> _PASSAGE_
- - - -

We had a little mini-crisis this afternoon. This mini-crisis was a result of Gavin’s actions this morning and the day long subsequent fallout. While Gavin couldn’t have foreseen some of this, he did put the domino’s in place and then knocked the first one over.
This resulted in Elliott and Emmett being at each others throats for most of the day.
They were fighting over a stuffed animal that Elliott had asked Gavin for this morning. Instead of Gavin giving it to Elliott, he turned around and handed it over to Emmett (who had no interest in it until Gavin gave it to him).
Gavin has admitted to doing this on purpose but doesn’t know why he did this.
The reality is that Gavin simply thrives on chaos. He puts the pieces in play and sits back and watches the chaos ensue. Welcome to the wonderful world of Reactive Attachment Disorder.
While the boys are responsible for their own actions, decisions and choices, Gavin is very good at influencing their behavior and orchestrating this type of fallout.
The last time he was a guest of the psych-unit, they took notice of this type of manipulative behavior as he tried to pit staff against staff. This is called splitting and is what kids with Reactive Attachment Disorder are known for excelling at.

- - - -

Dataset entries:
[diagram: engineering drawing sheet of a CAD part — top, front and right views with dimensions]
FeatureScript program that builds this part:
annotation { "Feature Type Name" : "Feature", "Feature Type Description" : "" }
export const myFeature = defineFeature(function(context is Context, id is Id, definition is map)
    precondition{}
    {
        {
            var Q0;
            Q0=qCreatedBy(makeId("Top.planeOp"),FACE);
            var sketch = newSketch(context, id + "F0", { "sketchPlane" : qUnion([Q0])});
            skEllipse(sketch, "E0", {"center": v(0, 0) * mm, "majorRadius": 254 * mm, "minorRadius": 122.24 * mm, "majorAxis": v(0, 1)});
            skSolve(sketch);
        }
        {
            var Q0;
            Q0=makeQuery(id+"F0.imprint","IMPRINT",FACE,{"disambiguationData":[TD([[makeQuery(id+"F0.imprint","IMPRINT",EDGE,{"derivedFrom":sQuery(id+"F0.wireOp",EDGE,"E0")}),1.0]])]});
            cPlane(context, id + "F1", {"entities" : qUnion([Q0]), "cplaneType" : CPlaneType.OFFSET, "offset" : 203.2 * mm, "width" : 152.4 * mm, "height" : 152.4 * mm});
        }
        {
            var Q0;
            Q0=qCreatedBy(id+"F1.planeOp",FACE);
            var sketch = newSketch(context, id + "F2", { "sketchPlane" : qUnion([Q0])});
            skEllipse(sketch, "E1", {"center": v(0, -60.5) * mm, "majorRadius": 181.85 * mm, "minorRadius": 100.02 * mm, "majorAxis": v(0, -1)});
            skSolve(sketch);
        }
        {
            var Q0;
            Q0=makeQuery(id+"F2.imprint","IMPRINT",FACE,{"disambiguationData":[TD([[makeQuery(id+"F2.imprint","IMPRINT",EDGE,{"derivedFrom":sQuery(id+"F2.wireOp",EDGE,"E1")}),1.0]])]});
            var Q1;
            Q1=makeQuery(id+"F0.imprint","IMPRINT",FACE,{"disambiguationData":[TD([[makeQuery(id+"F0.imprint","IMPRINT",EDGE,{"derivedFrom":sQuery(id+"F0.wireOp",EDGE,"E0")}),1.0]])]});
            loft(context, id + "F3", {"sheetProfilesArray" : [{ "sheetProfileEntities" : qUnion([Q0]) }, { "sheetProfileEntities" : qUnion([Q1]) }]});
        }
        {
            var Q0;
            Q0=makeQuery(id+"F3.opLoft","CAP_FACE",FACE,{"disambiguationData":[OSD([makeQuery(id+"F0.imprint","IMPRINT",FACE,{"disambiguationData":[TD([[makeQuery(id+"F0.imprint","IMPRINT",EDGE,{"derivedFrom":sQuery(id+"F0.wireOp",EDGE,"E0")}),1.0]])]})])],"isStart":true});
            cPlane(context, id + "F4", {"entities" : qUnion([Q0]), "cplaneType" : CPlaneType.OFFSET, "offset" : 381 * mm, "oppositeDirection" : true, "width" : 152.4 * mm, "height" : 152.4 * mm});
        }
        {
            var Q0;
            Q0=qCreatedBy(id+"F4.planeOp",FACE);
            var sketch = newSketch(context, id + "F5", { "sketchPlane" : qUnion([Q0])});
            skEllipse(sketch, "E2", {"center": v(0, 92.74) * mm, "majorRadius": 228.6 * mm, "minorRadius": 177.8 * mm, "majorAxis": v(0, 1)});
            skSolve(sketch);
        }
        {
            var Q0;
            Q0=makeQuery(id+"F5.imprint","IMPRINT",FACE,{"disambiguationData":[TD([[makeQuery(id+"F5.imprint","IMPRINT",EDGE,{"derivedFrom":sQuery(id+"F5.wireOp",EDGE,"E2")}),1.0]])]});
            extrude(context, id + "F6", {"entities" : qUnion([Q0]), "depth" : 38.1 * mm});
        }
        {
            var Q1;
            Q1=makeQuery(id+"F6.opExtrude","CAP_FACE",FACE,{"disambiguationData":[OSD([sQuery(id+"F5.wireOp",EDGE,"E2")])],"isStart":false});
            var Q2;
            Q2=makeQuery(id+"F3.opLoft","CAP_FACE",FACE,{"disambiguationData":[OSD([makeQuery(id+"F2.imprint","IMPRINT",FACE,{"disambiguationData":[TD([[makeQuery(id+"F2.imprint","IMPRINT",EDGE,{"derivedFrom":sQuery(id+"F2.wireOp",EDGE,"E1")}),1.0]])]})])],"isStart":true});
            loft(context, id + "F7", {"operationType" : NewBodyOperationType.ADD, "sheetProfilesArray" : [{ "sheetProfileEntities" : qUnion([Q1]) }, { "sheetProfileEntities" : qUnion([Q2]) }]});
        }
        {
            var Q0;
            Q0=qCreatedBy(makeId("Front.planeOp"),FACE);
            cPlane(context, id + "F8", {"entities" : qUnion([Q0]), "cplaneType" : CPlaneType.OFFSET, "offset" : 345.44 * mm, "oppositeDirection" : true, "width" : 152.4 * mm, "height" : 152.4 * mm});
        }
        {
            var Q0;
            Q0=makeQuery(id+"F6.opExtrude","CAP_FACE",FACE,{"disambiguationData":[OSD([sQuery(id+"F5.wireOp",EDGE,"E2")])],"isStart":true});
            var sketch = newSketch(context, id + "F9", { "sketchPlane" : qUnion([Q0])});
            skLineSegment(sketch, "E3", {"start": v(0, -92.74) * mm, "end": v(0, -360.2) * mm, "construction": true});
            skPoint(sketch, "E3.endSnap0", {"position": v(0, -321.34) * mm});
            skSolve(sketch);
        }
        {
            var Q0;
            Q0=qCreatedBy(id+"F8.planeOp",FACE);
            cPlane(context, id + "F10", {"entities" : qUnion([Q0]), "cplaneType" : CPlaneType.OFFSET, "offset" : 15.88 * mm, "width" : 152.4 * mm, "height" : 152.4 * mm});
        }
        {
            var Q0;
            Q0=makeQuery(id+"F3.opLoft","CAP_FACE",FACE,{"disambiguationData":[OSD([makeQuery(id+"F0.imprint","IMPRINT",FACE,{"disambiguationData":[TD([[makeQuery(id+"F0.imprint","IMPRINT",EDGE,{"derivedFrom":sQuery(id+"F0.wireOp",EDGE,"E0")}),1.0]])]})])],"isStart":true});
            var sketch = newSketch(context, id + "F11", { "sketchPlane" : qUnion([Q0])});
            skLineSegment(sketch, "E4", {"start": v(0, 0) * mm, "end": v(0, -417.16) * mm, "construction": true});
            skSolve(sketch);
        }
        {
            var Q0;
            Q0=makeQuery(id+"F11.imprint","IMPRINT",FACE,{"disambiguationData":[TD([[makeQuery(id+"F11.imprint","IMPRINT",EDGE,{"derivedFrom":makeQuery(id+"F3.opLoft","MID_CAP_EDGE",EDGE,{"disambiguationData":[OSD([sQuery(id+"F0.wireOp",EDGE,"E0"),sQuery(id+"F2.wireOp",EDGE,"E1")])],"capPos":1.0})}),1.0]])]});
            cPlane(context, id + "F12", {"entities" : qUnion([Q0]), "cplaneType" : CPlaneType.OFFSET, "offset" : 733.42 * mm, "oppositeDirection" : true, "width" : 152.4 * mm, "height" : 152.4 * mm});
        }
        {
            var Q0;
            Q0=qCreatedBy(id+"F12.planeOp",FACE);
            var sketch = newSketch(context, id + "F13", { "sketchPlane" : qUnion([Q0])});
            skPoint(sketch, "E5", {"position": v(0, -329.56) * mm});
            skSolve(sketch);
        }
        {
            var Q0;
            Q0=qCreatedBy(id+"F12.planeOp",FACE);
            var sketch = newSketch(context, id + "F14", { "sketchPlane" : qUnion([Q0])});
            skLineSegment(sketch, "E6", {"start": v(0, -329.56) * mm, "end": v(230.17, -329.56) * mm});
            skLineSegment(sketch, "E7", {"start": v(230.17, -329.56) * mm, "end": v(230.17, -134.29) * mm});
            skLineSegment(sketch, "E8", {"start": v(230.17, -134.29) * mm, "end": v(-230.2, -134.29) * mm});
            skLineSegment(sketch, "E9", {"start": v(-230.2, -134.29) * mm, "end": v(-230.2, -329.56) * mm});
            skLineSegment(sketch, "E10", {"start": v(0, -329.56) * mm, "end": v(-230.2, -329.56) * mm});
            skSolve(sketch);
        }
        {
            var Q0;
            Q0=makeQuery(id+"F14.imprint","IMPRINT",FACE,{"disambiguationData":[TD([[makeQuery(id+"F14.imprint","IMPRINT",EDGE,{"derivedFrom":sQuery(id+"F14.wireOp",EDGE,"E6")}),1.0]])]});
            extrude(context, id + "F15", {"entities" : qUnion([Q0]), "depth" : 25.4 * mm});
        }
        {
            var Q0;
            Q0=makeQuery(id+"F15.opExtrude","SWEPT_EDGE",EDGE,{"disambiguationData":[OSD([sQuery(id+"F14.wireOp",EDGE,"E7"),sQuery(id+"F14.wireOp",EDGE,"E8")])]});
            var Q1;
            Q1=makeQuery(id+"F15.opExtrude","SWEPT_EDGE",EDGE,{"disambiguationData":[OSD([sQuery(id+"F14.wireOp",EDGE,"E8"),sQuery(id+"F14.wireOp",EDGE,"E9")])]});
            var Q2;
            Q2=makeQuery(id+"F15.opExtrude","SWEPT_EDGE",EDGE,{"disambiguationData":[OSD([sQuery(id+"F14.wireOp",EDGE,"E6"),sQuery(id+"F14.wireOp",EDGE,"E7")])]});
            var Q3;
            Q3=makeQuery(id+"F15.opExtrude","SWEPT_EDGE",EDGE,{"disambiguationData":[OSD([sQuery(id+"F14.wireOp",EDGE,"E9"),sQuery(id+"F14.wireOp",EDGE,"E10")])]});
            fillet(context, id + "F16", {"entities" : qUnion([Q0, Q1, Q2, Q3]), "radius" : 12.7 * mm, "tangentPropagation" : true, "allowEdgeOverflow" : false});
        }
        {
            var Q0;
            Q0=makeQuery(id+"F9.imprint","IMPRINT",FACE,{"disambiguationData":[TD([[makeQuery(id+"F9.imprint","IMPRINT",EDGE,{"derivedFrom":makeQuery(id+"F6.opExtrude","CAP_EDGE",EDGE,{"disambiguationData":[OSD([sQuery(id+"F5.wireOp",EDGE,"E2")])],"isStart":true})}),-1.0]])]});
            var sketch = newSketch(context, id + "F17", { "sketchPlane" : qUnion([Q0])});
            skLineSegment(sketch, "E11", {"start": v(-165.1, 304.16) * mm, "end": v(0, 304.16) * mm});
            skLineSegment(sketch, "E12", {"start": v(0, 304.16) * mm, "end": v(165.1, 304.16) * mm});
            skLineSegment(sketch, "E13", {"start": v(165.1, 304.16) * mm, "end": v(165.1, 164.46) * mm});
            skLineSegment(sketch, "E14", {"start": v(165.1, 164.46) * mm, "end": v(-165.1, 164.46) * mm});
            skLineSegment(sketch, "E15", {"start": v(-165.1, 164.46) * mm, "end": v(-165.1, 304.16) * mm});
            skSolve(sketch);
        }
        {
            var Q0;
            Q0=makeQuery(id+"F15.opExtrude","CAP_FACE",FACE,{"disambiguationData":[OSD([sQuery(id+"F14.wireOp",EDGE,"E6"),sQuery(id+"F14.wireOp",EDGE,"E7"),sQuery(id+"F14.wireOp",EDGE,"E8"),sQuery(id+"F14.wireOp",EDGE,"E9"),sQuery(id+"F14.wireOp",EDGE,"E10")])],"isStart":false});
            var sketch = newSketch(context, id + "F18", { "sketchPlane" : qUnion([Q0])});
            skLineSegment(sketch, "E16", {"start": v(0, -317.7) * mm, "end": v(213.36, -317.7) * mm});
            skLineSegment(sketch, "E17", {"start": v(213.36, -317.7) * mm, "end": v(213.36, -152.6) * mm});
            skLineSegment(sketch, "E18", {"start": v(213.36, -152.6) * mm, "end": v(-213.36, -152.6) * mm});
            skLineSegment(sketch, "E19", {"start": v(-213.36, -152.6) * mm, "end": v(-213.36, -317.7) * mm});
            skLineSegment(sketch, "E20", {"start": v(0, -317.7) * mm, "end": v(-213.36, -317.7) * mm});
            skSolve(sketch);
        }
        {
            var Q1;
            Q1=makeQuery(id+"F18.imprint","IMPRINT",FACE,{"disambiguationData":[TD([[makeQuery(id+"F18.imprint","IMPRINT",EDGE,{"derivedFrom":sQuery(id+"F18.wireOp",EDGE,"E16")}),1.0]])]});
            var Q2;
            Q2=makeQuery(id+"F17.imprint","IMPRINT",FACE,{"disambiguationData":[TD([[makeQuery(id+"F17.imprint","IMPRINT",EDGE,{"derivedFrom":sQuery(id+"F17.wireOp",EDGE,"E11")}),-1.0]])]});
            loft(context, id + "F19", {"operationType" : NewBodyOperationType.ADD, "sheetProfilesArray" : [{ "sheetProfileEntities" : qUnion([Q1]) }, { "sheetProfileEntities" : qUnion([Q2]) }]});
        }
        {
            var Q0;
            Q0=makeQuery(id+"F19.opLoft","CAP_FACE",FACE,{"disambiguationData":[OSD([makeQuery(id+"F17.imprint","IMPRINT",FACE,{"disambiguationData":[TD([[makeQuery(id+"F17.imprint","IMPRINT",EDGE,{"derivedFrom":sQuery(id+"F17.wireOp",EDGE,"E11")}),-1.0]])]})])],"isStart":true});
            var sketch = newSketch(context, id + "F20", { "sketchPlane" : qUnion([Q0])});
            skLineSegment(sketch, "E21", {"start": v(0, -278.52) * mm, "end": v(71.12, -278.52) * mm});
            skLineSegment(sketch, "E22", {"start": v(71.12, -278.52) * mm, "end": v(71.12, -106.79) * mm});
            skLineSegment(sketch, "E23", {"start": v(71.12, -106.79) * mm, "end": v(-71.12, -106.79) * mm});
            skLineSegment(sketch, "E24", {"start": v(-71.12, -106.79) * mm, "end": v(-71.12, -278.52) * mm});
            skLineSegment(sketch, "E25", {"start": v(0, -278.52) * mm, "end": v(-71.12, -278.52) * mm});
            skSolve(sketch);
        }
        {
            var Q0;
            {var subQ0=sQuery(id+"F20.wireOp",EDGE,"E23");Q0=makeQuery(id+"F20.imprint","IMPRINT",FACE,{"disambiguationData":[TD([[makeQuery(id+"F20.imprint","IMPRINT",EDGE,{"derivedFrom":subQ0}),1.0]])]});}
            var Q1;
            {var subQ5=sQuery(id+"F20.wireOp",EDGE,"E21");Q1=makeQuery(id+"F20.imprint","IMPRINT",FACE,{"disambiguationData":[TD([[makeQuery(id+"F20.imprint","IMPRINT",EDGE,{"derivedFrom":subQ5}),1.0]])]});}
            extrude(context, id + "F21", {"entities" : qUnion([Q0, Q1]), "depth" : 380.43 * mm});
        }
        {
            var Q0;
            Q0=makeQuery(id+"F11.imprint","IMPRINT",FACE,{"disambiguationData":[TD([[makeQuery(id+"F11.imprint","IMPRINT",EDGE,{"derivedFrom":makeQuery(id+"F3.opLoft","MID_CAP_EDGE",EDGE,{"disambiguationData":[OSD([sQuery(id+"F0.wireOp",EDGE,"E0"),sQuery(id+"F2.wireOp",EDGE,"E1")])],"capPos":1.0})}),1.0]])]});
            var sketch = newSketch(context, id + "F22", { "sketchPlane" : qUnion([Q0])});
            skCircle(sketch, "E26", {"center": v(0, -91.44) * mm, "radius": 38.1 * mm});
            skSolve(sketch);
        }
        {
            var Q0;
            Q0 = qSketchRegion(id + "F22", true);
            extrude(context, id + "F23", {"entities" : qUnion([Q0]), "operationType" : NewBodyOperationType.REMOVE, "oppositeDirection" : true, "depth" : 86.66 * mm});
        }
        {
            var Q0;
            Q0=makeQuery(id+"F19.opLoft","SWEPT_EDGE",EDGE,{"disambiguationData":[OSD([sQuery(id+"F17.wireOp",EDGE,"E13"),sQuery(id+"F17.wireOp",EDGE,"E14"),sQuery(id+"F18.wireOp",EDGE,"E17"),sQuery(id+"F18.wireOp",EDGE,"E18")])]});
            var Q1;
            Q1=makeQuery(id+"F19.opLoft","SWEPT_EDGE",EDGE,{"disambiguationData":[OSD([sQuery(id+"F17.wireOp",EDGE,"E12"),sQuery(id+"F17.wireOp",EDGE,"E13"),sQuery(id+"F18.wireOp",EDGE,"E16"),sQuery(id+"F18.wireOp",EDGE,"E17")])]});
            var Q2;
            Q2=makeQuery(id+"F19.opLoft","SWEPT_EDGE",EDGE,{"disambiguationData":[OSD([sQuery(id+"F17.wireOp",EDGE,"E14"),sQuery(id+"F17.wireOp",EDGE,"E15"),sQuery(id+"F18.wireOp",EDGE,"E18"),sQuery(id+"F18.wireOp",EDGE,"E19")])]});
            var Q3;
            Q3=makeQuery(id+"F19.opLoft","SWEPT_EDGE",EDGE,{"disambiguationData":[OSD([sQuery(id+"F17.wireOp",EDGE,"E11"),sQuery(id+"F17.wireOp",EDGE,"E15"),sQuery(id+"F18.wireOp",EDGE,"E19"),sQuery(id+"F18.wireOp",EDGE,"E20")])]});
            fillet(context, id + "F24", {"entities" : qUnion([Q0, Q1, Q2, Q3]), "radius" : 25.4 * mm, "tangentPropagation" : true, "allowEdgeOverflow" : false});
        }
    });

- - - -

> _EXERCISE TASKS_
1. Transcribe the stretch of the mini-crisis passage from "While the boys" through "for excelling at.".
2. Write the next part of the account of Gavin and the day's mini-crisis, picking up after its final sentence.

> _RESPONSES TO THE TASKS_
1.
While the boys are responsible for their own actions, decisions and choices, Gavin is very good at influencing their behavior and orchestrating this type of fallout.
The last time he was a guest of the psych-unit, they took notice of this type of manipulative behavior as he tried to pit staff against staff. This is called splitting and is what kids with Reactive Attachment Disorder are known for excelling at.

2.
Anyway, I mentioned that we had a mini-crisis this afternoon.
Elliott and Emmett were fighting over that stuffed animal from this morning. Elliott was so stressed out and upset that he went upstairs to cool off. After a few minutes he began screaming for us because his nose was bleeding.
As I ran up the steps, I saw drops of blood, forming a trail that lead to the bathroom where Elliott was standing over the toilet.
I had assumed that this wasn’t a big deal, so I wasn’t prepared for what I was walking into. There was blood everywhere, literally everywhere. Blood was all over the carpet, all over the sink and counter as well. The toilet was literally covered in blood. It looked like a crime scene.
Elliott was hysterical and this had obviously been going on since he went upstairs. We couldn’t hear him screaming for help because Emmett was busy screaming his little head off on the first floor.
I quickly got his nose bleed under control and Lizze and I cleaned up the mess.
His nose began bleeding while he was walking up the stairs. He didn’t actually hurt himself, he was just so upset that it just started bleeding.
Needless to say that Elliott was traumatized by all the blood he saw everywhere. He spent the rest of the day apologizing for the mess.
Lizze and I feel awful because we didn’t hear him right away. I’ll be honest I’ve been on traumas as a medic that had less blood than what I saw in the bathroom today.
Thankfully, it stopped as soon as I applied pressure. Elliott’s fine now and for that I’m incredibly grateful.
I’m upset because this whole thing was unnecessary. This entire day was a disaster as a direct result of Gavin’s actions this morning. He put the domino’s in place and tipped the first one over, watching as the chain of events unfolded.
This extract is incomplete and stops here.